Given data
★ ★ ★ ★ ★
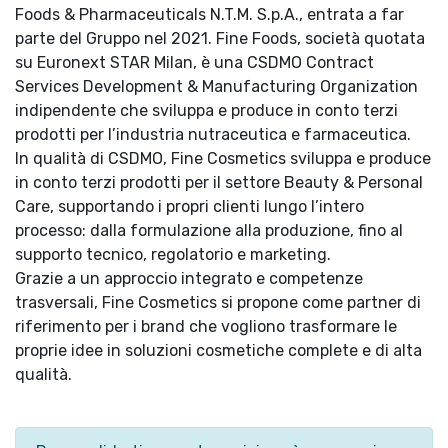
Foods & Pharmaceuticals N.T.M. S.p.A., entrata a far
parte del Gruppo nel 2021. Fine Foods, società quotata
su Euronext STAR Milan, è una CSDMO Contract
Services Development & Manufacturing Organization
indipendente che sviluppa e produce in conto terzi
prodotti per l’industria nutraceutica e farmaceutica.
In qualità di CSDMO, Fine Cosmetics sviluppa e produce
in conto terzi prodotti per il settore Beauty & Personal
Care, supportando i propri clienti lungo l’intero
processo: dalla formulazione alla produzione, fino al
supporto tecnico, regolatorio e marketing.
Grazie a un approccio integrato e competenze
trasversali, Fine Cosmetics si propone come partner di
riferimento per i brand che vogliono trasformare le
proprie idee in soluzioni cosmetiche complete e di alta
qualità.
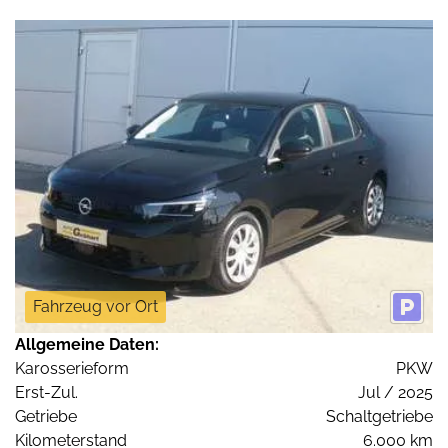
Fahrzeug vor Ort
Allgemeine Daten:
Karosserieform
PKW
Erst-Zul.
Jul / 2025
Getriebe
Schaltgetriebe
Kilometerstand
6.000 km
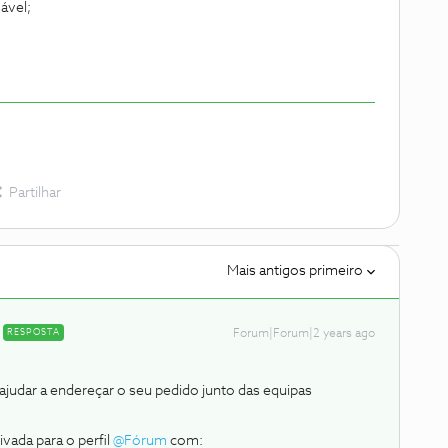
ável;
Partilhar
Mais antigos primeiro
RESPOSTA
Forum|Forum|2 years ago
dar a endereçar o seu pedido junto das equipas
vada para o perfil
@Fórum
com:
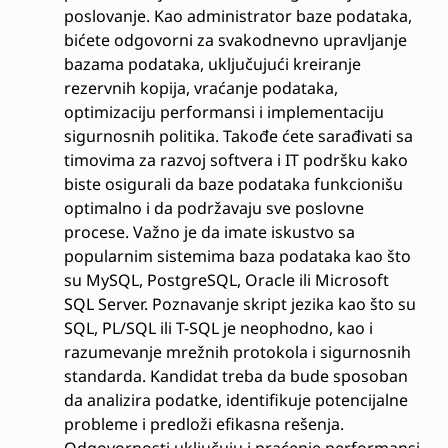
poslovanje. Kao administrator baze podataka,
bićete odgovorni za svakodnevno upravljanje
bazama podataka, uključujući kreiranje
rezervnih kopija, vraćanje podataka,
optimizaciju performansi i implementaciju
sigurnosnih politika. Takođe ćete sarađivati sa
timovima za razvoj softvera i IT podršku kako
biste osigurali da baze podataka funkcionišu
optimalno i da podržavaju sve poslovne
procese. Važno je da imate iskustvo sa
popularnim sistemima baza podataka kao što
su MySQL, PostgreSQL, Oracle ili Microsoft
SQL Server. Poznavanje skript jezika kao što su
SQL, PL/SQL ili T-SQL je neophodno, kao i
razumevanje mrežnih protokola i sigurnosnih
standarda. Kandidat treba da bude sposoban
da analizira podatke, identifikuje potencijalne
probleme i predloži efikasna rešenja.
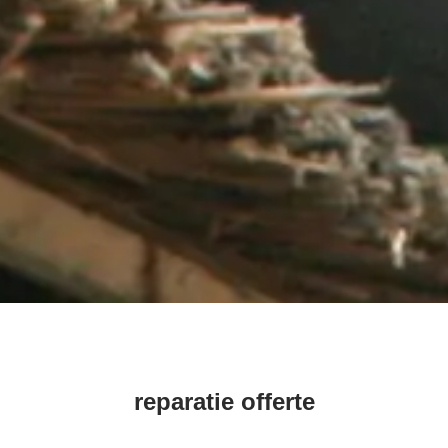
reparatie offerte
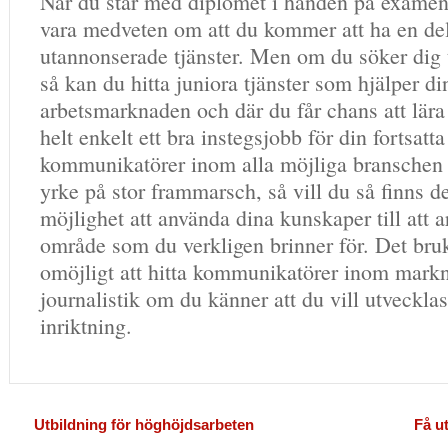
När du står med diplomet i handen på examen
vara medveten om att du kommer att ha en de
utannonserade tjänster. Men om du söker dig t
så kan du hitta juniora tjänster som hjälper di
arbetsmarknaden och där du får chans att lära
helt enkelt ett bra instegsjobb för din fortsatta
kommunikatörer inom alla möjliga branschen o
yrke på stor frammarsch, så vill du så finns de
möjlighet att använda dina kunskaper till att a
område som du verkligen brinner för. Det bruk
omöjligt att hitta kommunikatörer inom markn
journalistik om du känner att du vill utveckla
inriktning.
Utbildning för höghöjdsarbeten
Få u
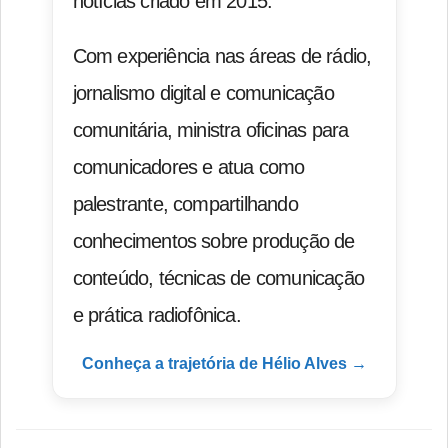
notícias criado em 2015.
Com experiência nas áreas de rádio,
jornalismo digital e comunicação
comunitária, ministra oficinas para
comunicadores e atua como
palestrante, compartilhando
conhecimentos sobre produção de
conteúdo, técnicas de comunicação
e prática radiofônica.
Conheça a trajetória de Hélio Alves →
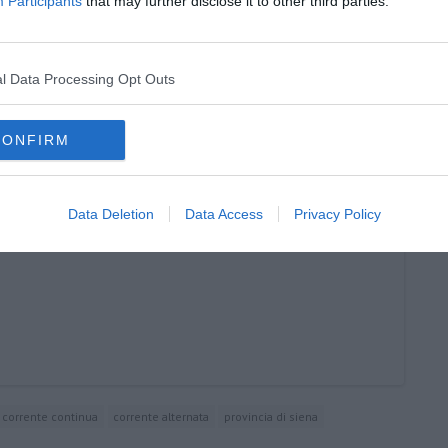
Participants
that may further disclose it to other third parties.
l Data Processing Opt Outs
i rifiuti
 natalizie
CONFIRM
ie
Data Deletion
Data Access
Privacy Policy
corrente continua
corrente alternata
provincia di siena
★ ★ ★ ★ ★
Your assignment
In the data above, find each line where the string "CSDMO" appears, then copy it.

Response area
su Euronext STAR Milan, è una CSDMO Contract
In qualità di CSDMO, Fine Cosmetics sviluppa e produce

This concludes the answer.